Foods that are fried absorb fat and end up with a higher energy density, and they’re harder to digest than grilled foods for example, so if you have to opt between frying and grilling for your meat-based dishes, grilling is always a better idea for keeping the meals lighter.
After coming to a conclusion, we really won’t say that one is the healthiest cooking method and the other is the worst. However, none of these cooking methods is threatening to your health as long as you keep your techniques varied and alternate between baking, frying, boiling, steaming and eating raw foods.

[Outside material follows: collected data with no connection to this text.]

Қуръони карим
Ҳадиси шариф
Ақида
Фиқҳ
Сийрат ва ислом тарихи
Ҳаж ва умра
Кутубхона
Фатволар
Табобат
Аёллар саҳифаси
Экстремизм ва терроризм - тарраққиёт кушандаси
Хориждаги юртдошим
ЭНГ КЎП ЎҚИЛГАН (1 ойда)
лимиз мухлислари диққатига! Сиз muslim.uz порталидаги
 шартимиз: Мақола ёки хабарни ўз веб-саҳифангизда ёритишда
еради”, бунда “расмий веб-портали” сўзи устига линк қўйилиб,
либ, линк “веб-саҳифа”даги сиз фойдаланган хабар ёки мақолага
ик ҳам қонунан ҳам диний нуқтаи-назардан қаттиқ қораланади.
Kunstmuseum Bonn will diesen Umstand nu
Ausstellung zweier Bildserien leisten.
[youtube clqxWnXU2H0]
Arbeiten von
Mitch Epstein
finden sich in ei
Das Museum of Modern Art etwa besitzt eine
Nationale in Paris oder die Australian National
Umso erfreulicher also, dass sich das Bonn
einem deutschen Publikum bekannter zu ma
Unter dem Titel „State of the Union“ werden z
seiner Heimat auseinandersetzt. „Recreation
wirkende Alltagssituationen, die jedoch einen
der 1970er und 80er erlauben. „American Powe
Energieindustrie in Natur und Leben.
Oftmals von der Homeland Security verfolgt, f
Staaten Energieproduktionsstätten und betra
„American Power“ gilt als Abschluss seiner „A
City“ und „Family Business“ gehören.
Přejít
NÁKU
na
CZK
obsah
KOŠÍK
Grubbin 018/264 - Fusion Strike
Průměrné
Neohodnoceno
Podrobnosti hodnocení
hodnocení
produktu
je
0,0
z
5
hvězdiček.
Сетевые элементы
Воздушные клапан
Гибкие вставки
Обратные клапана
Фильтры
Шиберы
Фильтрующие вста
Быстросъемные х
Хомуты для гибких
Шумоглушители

There are plenty of ways to cook up juicy and flavorful food without adding tons of unnecessary extras. While most people know to ditch the fryer when cooking up healthy meals, many don’t think about how their cooking method affects the nutritional make-up of their entrée.
In general, it is recommended to cook for shorter periods at lower temperatures with minimal water will produce the best results.
Don’t let the nutrients in your food go down the drain. Eat healthily! Stay healthy!!